• Required action 1: In the book review below, in what language and in what year was the book first published?
• Required action 2: Translate this sentence from the book review below into Spanish: "This is a big book—518 pages—on a huge subject."

• Provided text:
So, if—as we are constantly told—childhood vaccines were truly clinically tested to the highest standard of safety, each vaccine on the childhood schedule should have at least one large clinical trial comparing it to a placebo control.

The authors of “Turtles All The Way Down” went looking for those trials. They didn’t find a single one.

That is correct. Not one vaccine the CDC recommends for children under 2 has ever been safely tested against an inert placebo.

Instead, in vaccine clinical trials the so-called control group receives another vaccine (or even multiple vaccines) or an injection of just the vaccine adjuvant itself without the vaccine antigen.

But, as the authors point out, adjuvants used in vaccines are not inert. The most common adjuvant, aluminum, has a particularly concerning safety record. Consider this: the reason aluminum is in the vaccines in the first place is that it triggers strong immune reactions, stronger than a reaction to the antigen alone. Removing the antigen portion of a vaccine, instead of using saline, in no way makes it a placebo.

The book goes on to demonstrate that adverse event reporting, too, is deliberately inadequate, as are the studies that are performed after the vaccines are approved for the general public.

Chapter Five will be of particular interest to the science-minded reader. It examines five typical epidemiological studies that purported demonstrated vaccine safety. This chapter points out the design flaws that render the studies’ conclusions invalid at best.

Vaccines Reconsidered

This book’s argument, that vaccine safety science is poorly designed, inconclusive, and biased, is so convincing that it makes the reader start to be concerned that no vaccine can be legitimately declared “safe.”

But if we stopped vaccinating children, we have been told, infectious diseases would come roaring back. Vaccines provide protection against diseases. We must all do our part to protect ourselves and also, perhaps, more importantly, to protect our neighbors. After all, vaccines saved us from many deadly scourges, like smallpox and polio. Right?

“Turtles All the Way Down,” again citing only mainstream scientific sources, neatly calls those arguments into question as well. This is a big book—518 pages—on a huge subject. It was originally published in Hebrew in 2018 but is now available to English language readers.

• Dataset entries:
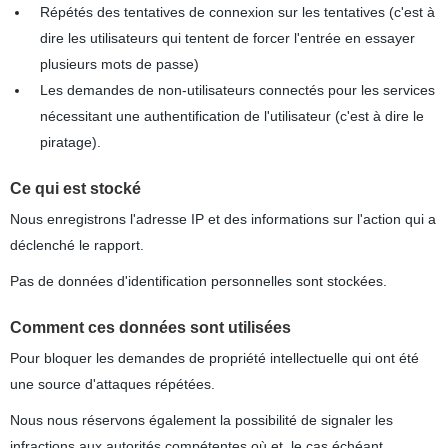
Répétés des tentatives de connexion sur les tentatives (c'est à
dire les utilisateurs qui tentent de forcer l'entrée en essayer
plusieurs mots de passe)
Les demandes de non-utilisateurs connectés pour les services
nécessitant une authentification de l'utilisateur (c'est à dire le
piratage).
Ce qui est stocké
Nous enregistrons l'adresse IP et des informations sur l'action qui a
déclenché le rapport.
Pas de données d'identification personnelles sont stockées.
Comment ces données sont utilisées
Pour bloquer les demandes de propriété intellectuelle qui ont été
une source d'attaques répétées.
Nous nous réservons également la possibilité de signaler les
infractions aux autorités compétentes où et, le cas échéant.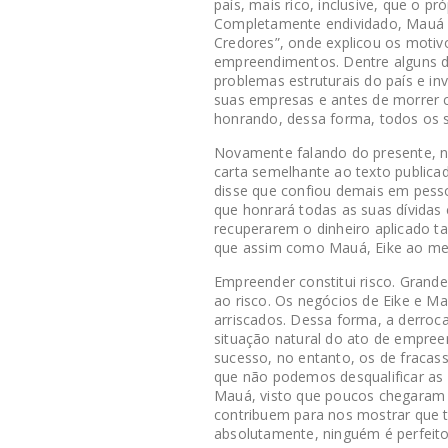
país, mais rico, inclusive, que o pr
Completamente endividado, Mauá es
Credores”, onde explicou os motiv
empreendimentos. Dentre alguns d
problemas estruturais do país e in
suas empresas e antes de morrer c
honrando, dessa forma, todos os
Novamente falando do presente, no
carta semelhante ao texto publicad
disse que confiou demais em pess
que honrará todas as suas dívidas 
recuperarem o dinheiro aplicado ta
que assim como Mauá, Eike ao me
Empreender constitui risco. Grand
ao risco. Os negócios de Eike e M
arriscados. Dessa forma, a derroc
situação natural do ato de empre
sucesso, no entanto, os de fracas
que não podemos desqualificar as
Mauá, visto que poucos chegaram 
contribuem para nos mostrar que t
absolutamente, ninguém é perfeito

• Written response 1: It was first published in Hebrew in 2018.

• Written response 2: Es un libro extenso —518 páginas— sobre un tema enorme.